*Exercise data*:
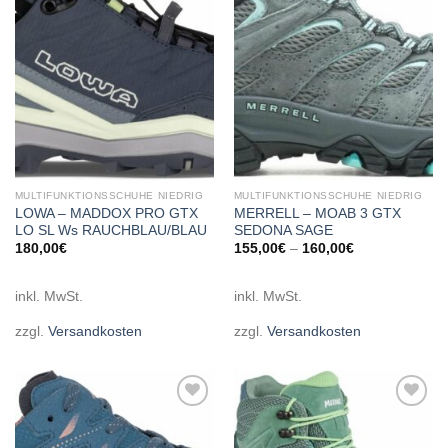
wishlist
wishlist
MULTIFUNKTIONSSCHUHE NIEDRIG
MULTIFUNKTIONSSCHUHE NIEDRIG
LOWA – MADDOX PRO GTX
MERRELL – MOAB 3 GTX
LO SL Ws RAUCHBLAU/BLAU
SEDONA SAGE
180,00
€
155,00
€
–
160,00
€
inkl. MwSt.
inkl. MwSt.
zzgl.
Versandkosten
zzgl.
Versandkosten
Add to
Add to
wishlist
wishlist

*Directions*: Restate the full listing word for word, excluding images.

*Finished task*:
wishlist
wishlist
MULTIFUNKTIONSSCHUHE NIEDRIG
MULTIFUNKTIONSSCHUHE NIEDRIG
LOWA – MADDOX PRO GTX
MERRELL – MOAB 3 GTX
LO SL Ws RAUCHBLAU/BLAU
SEDONA SAGE
180,00
€
155,00
€
–
160,00
€
inkl. MwSt.
inkl. MwSt.
zzgl.
Versandkosten
zzgl.
Versandkosten
Add to
Add to
wishlist
wishlist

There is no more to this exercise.